Fernanda Geiger, de 28 anos, foi ao bloco da Banda Eva, na Avenida Luís Carlos Berrini, para comemorar o aniversário de uma amiga. Este é o 3.º carnaval dela em São Paulo - antes, costumava viajar para o litoral paulista ou aproveitar blocos do Rio. "A maior diferença é que lá tem mais espaço, aqui fica muito confinado. Deveria ser em avenidas mais largas." Ela também reclamou da quantidade de banheiros químicos. Como estava cheio, ficava difícil se deslocar por quadras e ela preferiu enfrentar uma fila de mais de 30 pessoas em uma cafeteria. O Estado viu muitos foliões urinando nos canteiros da via.
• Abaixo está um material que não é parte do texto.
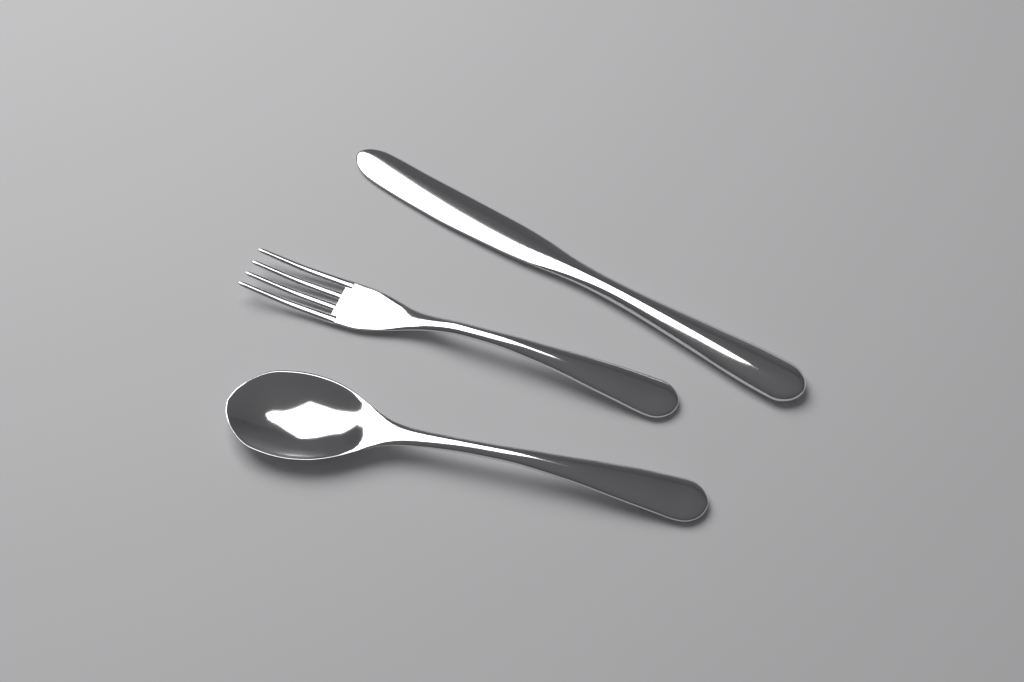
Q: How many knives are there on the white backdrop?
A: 1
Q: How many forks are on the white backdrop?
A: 1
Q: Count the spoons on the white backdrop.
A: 1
"A quantidade (de banheiros) é desproporcional ao número de gente aqui", relatou Ana Paula Martins, de 15 anos, que seguiu blocos no Largo da Batata, zona oeste. A estudante conta que deixou de ir ao banheiro "muitas vezes" por causa da constante fila que se formou durante o dia. No início da noite, o Estado encontrou só dez cabines na imediações do largo. Lanchonetes e restaurantes do entorno aproveitaram para cobrar entre R$2 e R$5 a quem quisesse utilizar o banheiro.

A falha foi reconhecido pela Prefeitura, que disse ter havido problema com a empresa responsável por fornecer a estruturas. Segundo a gestão Bruno Covas (PSDB), estão previstas para oito dias da programação oficial, 12,8 mil diárias de banheiros. Para ontem, eram previstas 1,4 mil estruturas, mas não foram entregues cerca de 300. O Município informou que, por isso, a empresa deverá fazer compensação hoje, fornecendo 300 banheiros a mais.

A chuva no início da noite de ontem não só refrescou os foliões do calor de 32º C que se manteve durante o dia. Pontos de lixo ficaram mais evidentes, espalhando latinhas, garrafas de vidro e de plástico pelas ruas. No Largo da Batata, poças acumularam centenas de resíduos. A Prefeitura disse que montou operação com 1.840 agentes de limpeza e frota de 214 veículos.

Metrô

Quem tentou chegar ou retornar de metrô da festa nas imediações de Pinheiros, na zona oeste, enfrentou grandes dificuldades, filas e tumulto. Segundo a ViaQuatro, que administra a linha 4-Amarela, houve fechamento temporário das estações Faria Lima e Fradique Coutinho ontem à tarde, visando a "preservar a segurança dos passageiros". As informações são do jornal O Estado de S. Paulo.